:: Work instruction ::
Report back each line of the records that contains the string "mouvements".

:: Given entries ::
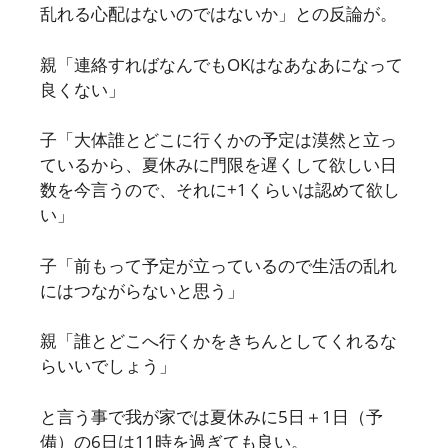
乱れる心配はないのではないか」との反論が。
親「連絡すればなんでもOKはなあなあになって
良くない」
子「大体誰とどこに行くかの予定は漠然と立っ
ているから、夏休みに門限を遅くして欲しい日
数を今言うので、それに+1くらいは認めて欲し
い」
子「前もって予定が立っているので生活の乱れ
にはつながらないと思う」
親「誰とどこへ行くかをきちんとしてくれるな
らいいでしょう」
と言う事で我が家では夏休みに5日＋1日（予
備）の6日は11時を過ぎても良い。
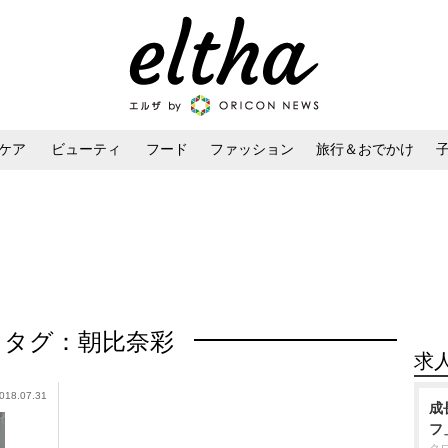
ケア
ビューティ
フード
ファッション
旅行＆おでかけ
ンケア
ダイエット・ボディケア
ヘアスタイル・ヘアアレンジ
タグ：朝比奈彩
求
018.07.31
成
フ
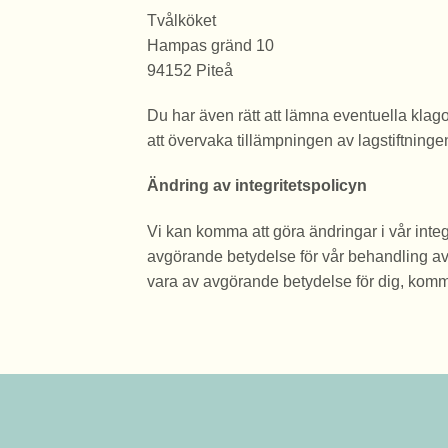
Tvålköket
Hampas gränd 10
94152 Piteå
Du har även rätt att lämna eventuella kla
att övervaka tillämpningen av lagstiftninge
Ändring av integritetspolicyn
Vi kan komma att göra ändringar i vår inte
avgörande betydelse för vår behandling av
vara av avgörande betydelse för dig, komme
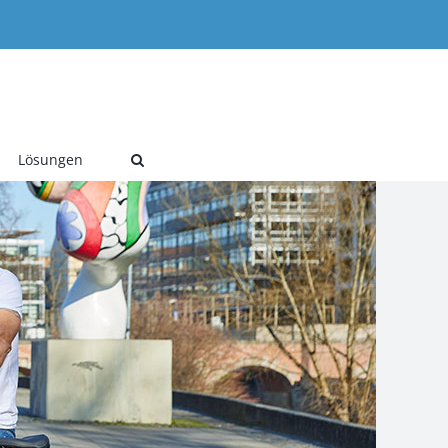
Lösungen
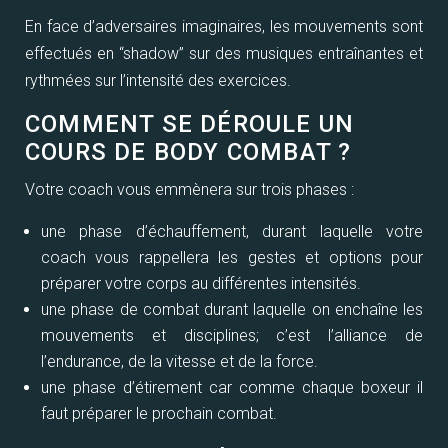
En face d’adversaires imaginaires, les mouvements sont
effectués en “shadow” sur des musiques entraînantes et
rythmées sur l’intensité des exercices.
COMMENT SE DÉROULE UN
COURS DE BODY COMBAT ?
Votre coach vous emmènera sur trois phases :
une phase d’échauffement, durant laquelle votre
coach vous rappellera les gestes et options pour
préparer votre corps au différentes intensités.
une phase de combat durant laquelle on enchaîne les
mouvements et disciplines; c’est l’alliance de
l’endurance, de la vitesse et de la force.
une phase d’étirement car comme chaque boxeur il
faut préparer le prochain combat.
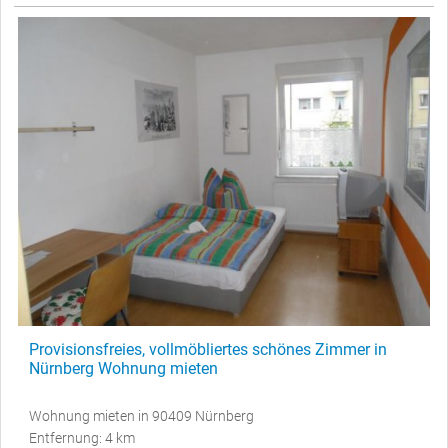
Provisionsfreies, vollmöbliertes schönes Zimmer in
Nürnberg Wohnung mieten
Wohnung mieten in 90409 Nürnberg
Entfernung: 4 km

:: Solved exercise ::
En face d’adversaires imaginaires, les mouvements sont
mouvements et disciplines; c’est l’alliance de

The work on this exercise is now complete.